REPUBLIKA.CO.ID, JAKARTA — Kejaksaan Agung (Kejakgung) tak khawatir dengan minimnya bukti-bukti tindak pidana korupsi terkait timbunan uang hampir Rp 1 triliun, dan kepingan-kepingan emas seberat total 51 Kg yang ditemukan penyidik di rumah tersangka mantan pejabat tinggi Mahkamah Agung (MA) Zarof Ricar (ZR).
Kepala Pusat Penerangan dan Hukum (Kapuspenkum) Kejakgung Harli Siregar mengatakan, beban pembuktian dari mana sumber timbunan aset milik mantan kepala badan diklat hukum dan peradilan MA tersebut, bukan hanya diranah tim penyidik Jaksa Agung Muda Tindak Pidana Khusus (Jampidsus). Melainkan, kata Harli, beban pembuktian tersebut juga ada di pihak ZR sebagai penimbun aset-aset tersebut.

DATA MASUKAN:
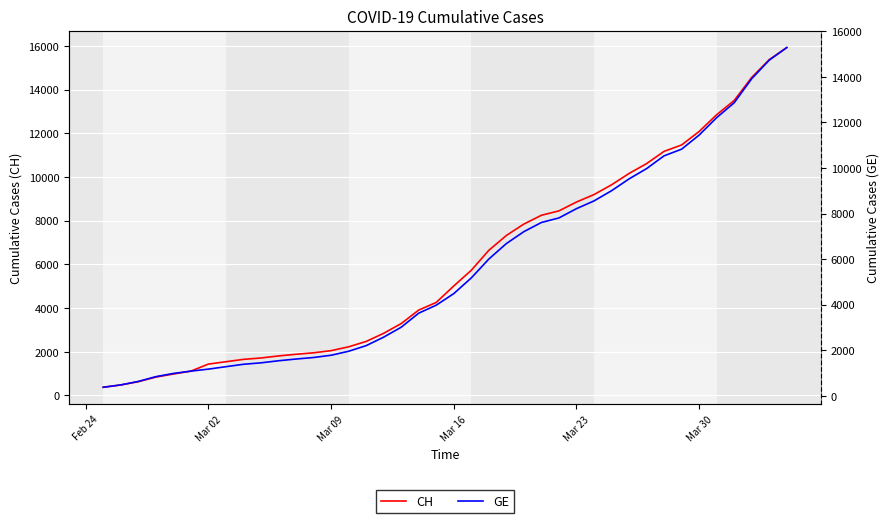

True or false: GE has more than 2 interior local peaks.

False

TINDAKAN YANG DIPERLUKAN 1: Sebutkan semua singkatan yang ditulis di dalam tanda kurung pada berita tentang timbunan aset Zarof Ricar, beserta kepanjangannya.
TINDAKAN YANG DIPERLUKAN 2: Menurut berita tentang timbunan aset Zarof Ricar, berapa berat total kepingan emas yang ditemukan penyidik?
Materi ini merupakan bahan tersendiri yang terpisah dari teks.

KOTAK JAWABAN 1:
- Kejakgung: Kejaksaan Agung
- MA: Mahkamah Agung
- ZR: Zarof Ricar
- Kapuspenkum: Kepala Pusat Penerangan dan Hukum
- Jampidsus: Jaksa Agung Muda Tindak Pidana Khusus

KOTAK JAWABAN 2: Totalnya 51 kg.